I wrote “BEATEN LIKE A WRECKING BALL” with the purpose of floating the point that physical correction was decaying and moral decadence increasing. I also enjoyed the humour in the title and the response I was hoping to get from the friend of mine who complained of her father beating her up. But as I delved into the pages of Purple Hibiscus, I began to see the downside of the correction which I had fought for with so much pride. I read the story of Kambili Ruth Achike and her deeply religious family, I read of the story of an extremist father who took discipline to the heights of physical abuse, I read of a family that was torn apart by extreme religion and an over-protective father, over-protective to a fault. This was a man who attributed every deviation from the path he had set for his family to an allure to the ways of the devil and that the culprits be punished severely for their sins. This was a man that threw fits of rage anytime he discovered that any member of his family came in contact with the heathen, a man that banned the heathen from stepping into his compound, a man so addicted to the Catholic faith that its ways swayed his judgement and reason like one intoxicated with strong wine. Eugene Achike was a man never to spare the rod when things go wrong, often scolding and even whipping his children when they came anything less that first position in their classes. He whipped his wife and children once when Kambili had broken the Eucharist fast because she had to eat before she could take her drugs. He poured hot water on the feet of his children after they omitted telling him that they shared the same house with his own father when they went on holiday to their aunt’s house, telling them they has walked in the path of sin and their feet deserved to be burnt. He beat his daughter into a coma for trying to idolize a memoir of her dead grandfather, a painting of her grandfather given to her by her cousin. He was a chronic wife beater, giving his wife the casual black eye and on two occasions, he beat her so bad she lost her pregnancies. His overbearing attitude and extremities lead to the ultimate break-up of his family, leading to a revolting son, a confused daughter and a vengeful wife.

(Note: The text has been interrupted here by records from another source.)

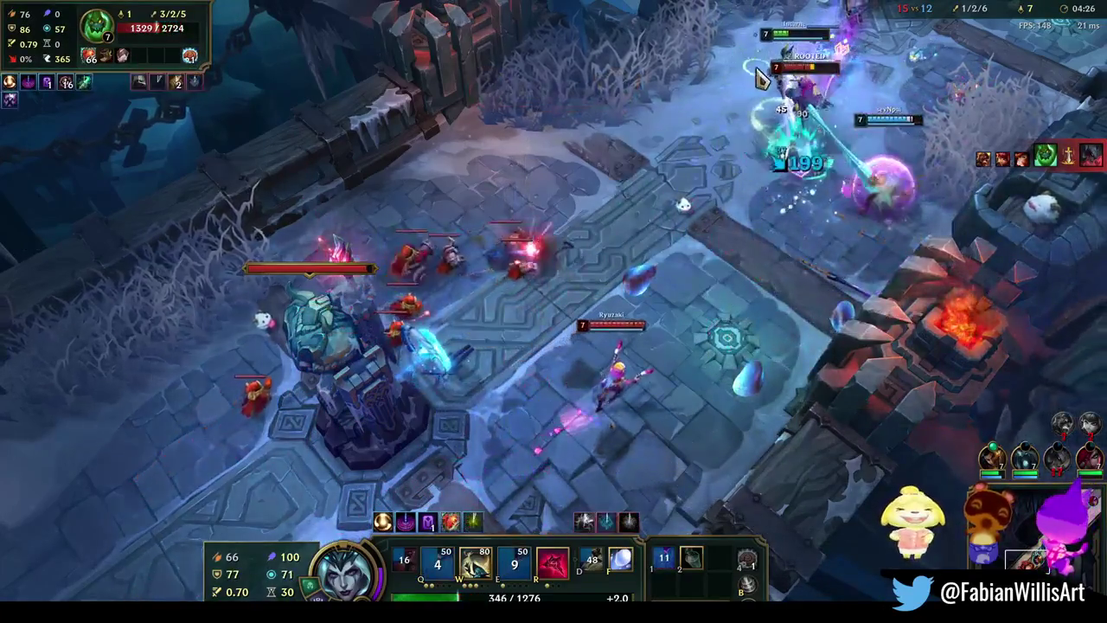
key("r")
right_click(976, 95)
key("f")
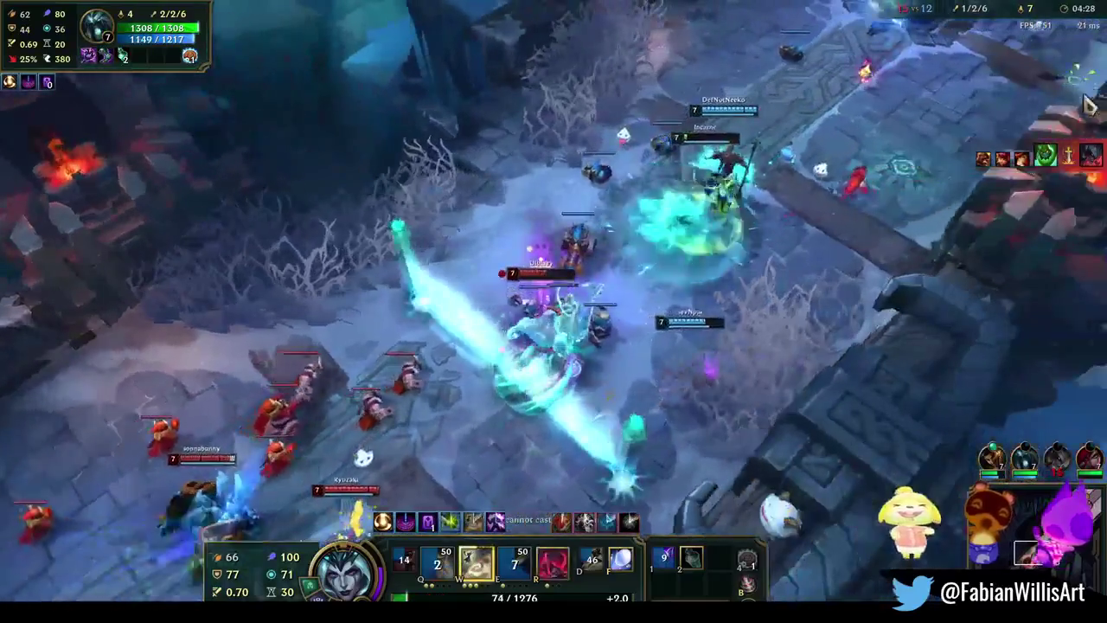
key("w")
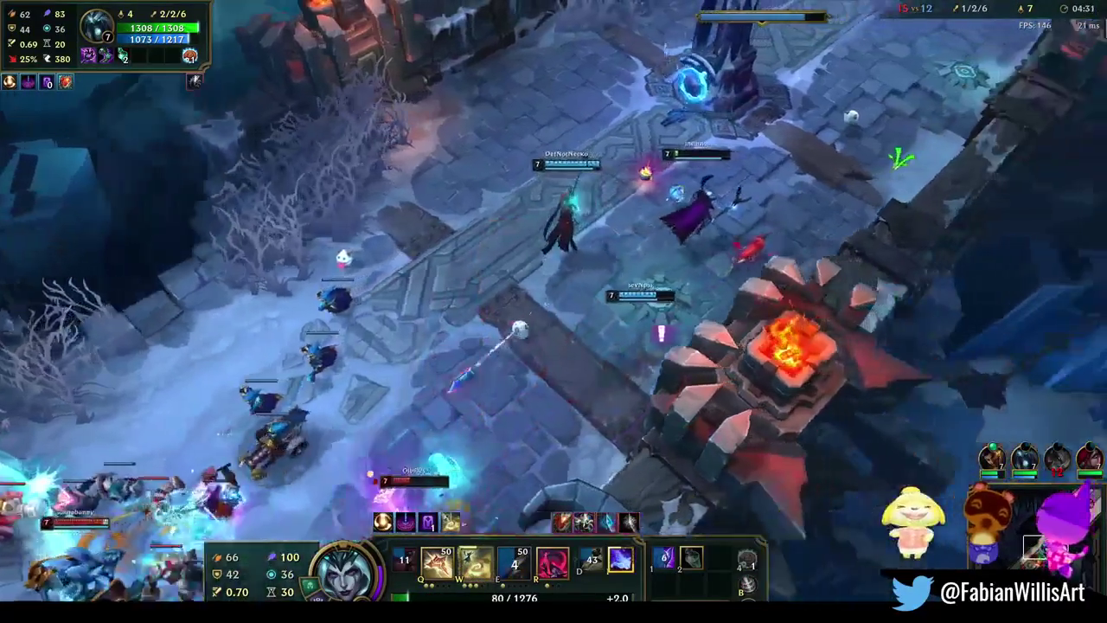
right_click(907, 128)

After reading the book, I immediately thought of real life cases of physical abuse where parents with misguided intentions of correction put the lives of their children in jeopardy. My thoughts immediately flew to Quincy, a classmate of mine back when I was still in high school. Now, Quincy was an embodiment of physical abuse, the product of a manhandling father. It was rumoured that Quincy was a kleptomaniac and that while he sat in his father’s paint shop in the evenings after school and during the weekends, his quick and itchy fingers always made their way into his father’s money jar and he always incurred the wrath of his father. Quincy was very fair in complexion, his skin the colour of very ripe mangoes, and it was so obvious each time he received a beating from his father. The welts and injuries that ran across his body told tales of a father who had beaten his child senseless with canes, sticks, belts, wires and many more, countless number of times. They told of the brutality and animality which a father treated and raised his own son with. I saw Quincy’s father on a few occasions and the striking resemblance between them was unmistaken. I often wondered how a father could perpetrate such acts of wickedness to his own son. I have no real idea of what the school authorities thought of these acts and the numerous occasions I saw Quincy and his father walk up the stairs leading to the principal’s office, I always imagined the conversation that would take place, in my head and wished I could be there to witness the whole thing. I often observed Quincy from afar, never getting close to him so I would not be obliged to pour out the numerous questions that danced in my head each time I saw him. He was a sad, malnourished boy with eyes that carried in them sorrow that looked like overflowing rivers of water choking the happiness out of life itself. The malnourishment, I guessed, was part of his punishment and brought about his need to pilfer items to satisfy the pangs of hunger in him. He became the laughingstock of the class and when anyone wanted to point out the dirtiest person or the person who wore the worst clothes, Quincy’s name was always mentioned.
The idea of physical abuse has repulsed me to my very soul. Why someone would choose to harm their own child or any other child for that matter remains a mystery to me. The stories of Kambili and Quincy made me hate their fathers with a passion even to this day. I can never forgive anyone who would carry out such acts to children; they should be tied to a pole, flogged and then shot to death but then this is only the opinion of my over-imaginative and passionately angered mind. There are many ways to correct a child and if it has to come down to flogging which should be a last resort, then flog them as humans and not as stubborn animals, not to talk of a wrecking ball.